Applying Systems Thinking and Portfolio Management to Soccer Analytics
The Hidden Calculus of the Beautiful Game: Systems Thinking in Soccer Analytics
In this conversation, soccer analytics veterans Mike Treacy and Joris Bekkers explain that the fluidity of soccer is not an impenetrable barrier to data, but a complex distribution problem that can be broken down. By moving beyond simple possession metrics to skeletal tracking and game-state modeling, teams are shifting from subjective scouting to a rigorous, portfolio-management approach. This transition reveals a simple truth: the most valuable insights are not found in the highlight reel, but in the bad data of skewed game states and the quiet movements that prevent goals before they happen. For leaders in any high-variance field, this shift offers a clear advantage: the ability to separate raw performance from outcome-based noise, allowing for decisions that optimize for long-term durability over immediate, flashy results.
The Illusion of Randomness: Why Soccer is Finally Solvable
For years, the conventional wisdom held that soccer was too chaotic for the Moneyball treatment that changed baseball. Where baseball is a series of discrete, repeatable events, soccer is fluid and continuous. However, Treacy and Bekkers argue that this was merely a limitation of compute and data density. The shift from simple on-ball event data to high-frequency positional tracking, and now, full-body skeletal pose data, has allowed analysts to break the game into manageable, modelable chunks.
The game is just more complex. So it needed more compute and needed more data, needed more knowledge.
-- Joris Bekkers
This reveals a systemic shift: when you have enough data, art and intuition are often revealed to be high-speed calculations the human eye simply has not been trained to track. By mapping player movements at 25 frames per second, teams are no longer guessing who has grit. They are quantifying how a player closes passing lanes and prevents high-probability scoring opportunities, which are events that, by definition, never happen on the scoreboard.
The Portfolio Management Trap: Why MLS Differs from Europe
Treacy highlights a distinction between European leagues and the MLS: the third vector of portfolio management. In Europe, the focus is often on recruitment and first-team performance. In the MLS, the rigid salary cap and roster rules force teams to treat players like assets in a financial portfolio.
A player value is not absolute; it is relative to their cap charge. A player who is a bargain at a senior minimum salary might be a bad investment if they occupy a Designated Player slot. This forces a systemic discipline: teams are not just scouting talent; they are balancing a cap-constrained portfolio where the objective is to maximize points per dollar. This mirrors volatility trading, where the goal is to manage exposure under strict regulatory and budgetary constraints.
The Rich Fountain of Bad Data
A non-obvious insight from the conversation is the danger of raw outcome data. Treacy points to a match where a team went down to nine men and played an absurdly high defensive line to compensate. The resulting goals were not representative of the players actual skill or the team typical strategy; they were artifacts of a specific, skewed game state.
It was a rich fountain of bad data.
-- Mike Treacy
Most teams, when evaluating a player at the end of a season, look at per-90-minute outputs. If those outputs are polluted by bad data from anomalous game states, the model breaks. The competitive advantage goes to the teams that have the discipline to censor these outliers, effectively cleaning their dataset to understand what the team looks like at an equal game state. This is the difference between reacting to noise and understanding the underlying signal.

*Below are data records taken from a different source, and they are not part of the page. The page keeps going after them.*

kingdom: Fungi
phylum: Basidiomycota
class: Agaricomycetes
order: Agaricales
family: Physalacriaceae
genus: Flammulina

The Translation Gap: Why Models Do Not Coach
Even with perfect models, a massive bottleneck remains: the translation of machine-learning output into actionable coaching advice. A neural network cannot explain its reasoning to a manager. The most successful teams have bridged this by using data to identify specific video clips, a bottom-up approach where the data serves as a search engine for the human eye. The insight here is that data does not provide answers; it creates questions that require an expert analyst to translate into the language of the pitch.
Key Action Items
- Audit Your Bad Data (Immediate): Identify the anomalous events in your operations (the nine-men-down scenarios) that skew your KPIs. Determine if these data points are helping or hurting your predictive models.
- Adopt a Portfolio Lens (Next Quarter): If you manage resources, stop evaluating assets or talent in isolation. Map them against their cap charge or cost-to-benefit ratio to see if you are over-allocating capital to low-leverage positions.
- Bridge the Translation Gap (Next 6-12 Months): Stop presenting raw model outputs to decision-makers. Build a workflow that uses model signals to curate specific, actionable examples (like video clips) that visualize the why behind the data.
- Prioritize Preventative Metrics (12-18 Months): Shift focus from tracking successful outcomes (goals) to tracking the prevention of failure (closing lanes). This requires effortful, non-obvious tracking, but creates a lasting competitive moat.
- Control the Controllables (Ongoing): Accept that human error and randomness are fixed parameters. Build systems that are robust enough to handle the noise of the game without requiring constant, reactive adjustments.